Ask a Caltech Expert: JPL Scientists on Water Resources and Drought

Graczyk and Reager explain how satellites have made possible a golden age of water monitoring, how modern droughts compare to those from centuries ago, and how a complex maze of rules and rights governs the H2O that comes out of your tap.

Here, they talk with Caltech science writer Whitney Clavin.

The questions and answers below have been edited for clarity and length.

Can you give us an update on the status of the drought in California?

Graczyk: The reality is, we’ve had two dry years in a row, and that has led to these conditions that parch soils, with not a lot of snow up in the mountains to melt and run into our streams. The other thing that people hear a lot is that reservoir levels are at some scary lows right now. Lake Mead got to the point where it was so low that the states that had historically been able to take water from the Colorado River had to reduce their allocations.

I think people who lived here 20 or 30 years ago would remember that the months between November and February were wet in general. Now those months are dry, except for three or four storms, and the difference between having three storms versus five is a difference between being in severe drought versus being completely out of drought. We’re getting our water from a lot of these extreme events, and it’s hard to predict whether we are going to get enough water to get out of drought or not.

How do the last two years compare to historic droughts, and how has global warming affected this?

Reager: There’s a wonderful researcher named Park Williams of UCLA who has done a series of papers showing that the past 20 years, starting in 2001, are probably the driest 20 years that we’ve had since the year 1200. They’re calling this last 20-year period a mega-drought.

In California, snow is very important. We have snow that hits the Sierra Nevada in our rainy season, the winter, and then the gradual melt of that snow through the summer. That snowmelt, which runs into the Central Valley for agriculture and for residential use, usually melts through the summer, through into the fall. What we’re seeing with climate change is we have less precipitation falling as snow, and then it’s melting earlier. It’s shifting the snow season. Snow is like our battery—it is how we store water through the summer. And with climate change, we’re really seeing the size of that battery capacity diminishing.

How do we make sure farmers get enough water and that we get drinking water?

Graczyk: California developed a system here called “first in time, first in right,” such that if you started using the water, then eventually it became enshrined that you had a right to that water. So, our system has senior water rights and junior water rights depending on when you made your claim for your water.

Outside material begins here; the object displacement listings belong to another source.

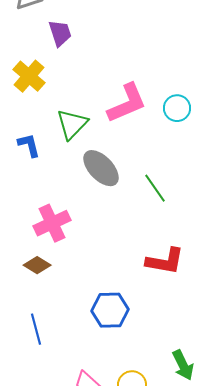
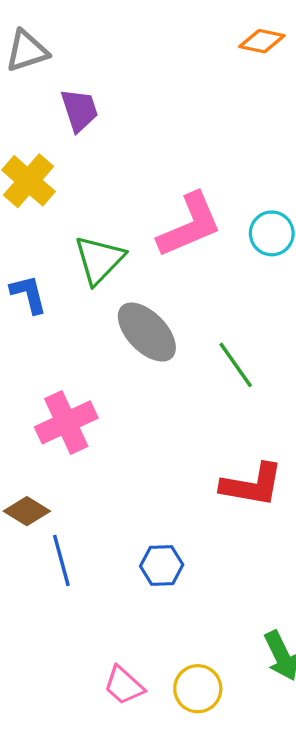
brown diamond: (37, 265) -> (27, 511), moved
blue hexagon: (110, 310) -> (162, 565), size x0.7
blue line: (36, 329) -> (61, 560), moved

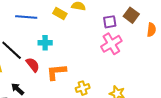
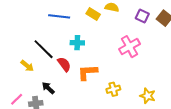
purple square: (110, 22) -> (142, 16), moved, turned 32
pink cross: (111, 44) -> (129, 47), moved

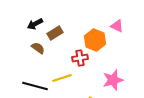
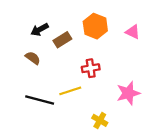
orange hexagon: (95, 40) -> (95, 26), moved
brown semicircle: (38, 48) -> (33, 58), moved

In times when we have a lot of water, everybody gets the water that they have a right to. In times when there’s less water, the folks that have the oldest water rights are the ones that will get the water and the people who have younger water rights will get less. This whole system is administered by the California State Water Resources Control Board. And then there’s also the California Department of Water Resources that tries to ensure that our water resources and our water infrastructure are maintained and are of sufficient quality.

In other words, there is a very complex structure to determine who gets how much water and how it gets to them, and the water quality standards. As somebody who came into this five years ago, I’m still amazed that it all works so well. People are working together across all these layers to get water to everybody who needs it.

How are satellites helping in the process of water management?

Reager: We are in a golden age of water information for this planet, where we have more information streaming in now from satellites than we’ve probably ever had at any point in human history. The challenge is just making sense of that data. We have algorithms to convert it into a form that we all recognize, like snow depth or soil moisture. The next step is to take that information and wrap it into a contextual understanding of what’s happening on the ground. That’s when it really brings understanding. Bridging that gap between data information and understanding is the task of the scientist.

By far my favorite mission that JPL has ever launched is called GRACE (Gravity Recovery and Climate Experiment). It consists of two satellites that orbit the Earth in tandem, one following the other. As they pass different portions of the planet, they measure differences in the gravity field of the planet. The only thing that’s heavy enough and moves fast enough to cause major changes in the Earth’s gravity field is water.

How does the WWAO use that data to help people on the ground?

Graczyk: Even before the Western Water Applications Office came into being, there were scientists like JT who took the information and insights from looking at satellite data and reached out to water managers with useful information. For example, NASA and the California Department of Water Resources developed a partnership to make a forecast about how much water would melt into the reservoirs based on measuring the snow in the mountains or measuring the effects of removing groundwater.

The WWAO is trying to build on that. We’re trying to be more deliberate. We reach out to water managers and talk to them about their needs and their challenges. We try to bring people together with similar needs and challenges and identify what this data would need to look like, what product they need in order to help them with their decisions. And then we come back to the scientists and work together to put it into a form that is useful for water management. So, it really is trying to take all the good science that’s been done and make it useful for water management.

One example: We had a scientist here at JPL, that worked with Department of Water Resources to develop a system called the Airborne Snow Observatory. It’s a plane that would fly over the Sierras. By taking a lidar measurement—which is kind of like bouncing light off the ground and measuring how much time it takes to come back—you get a really accurate measurement of the height of the ground. Then, if you come back when there’s snow and make that same measurement, that difference is the snowpack. This was extraordinarily useful information.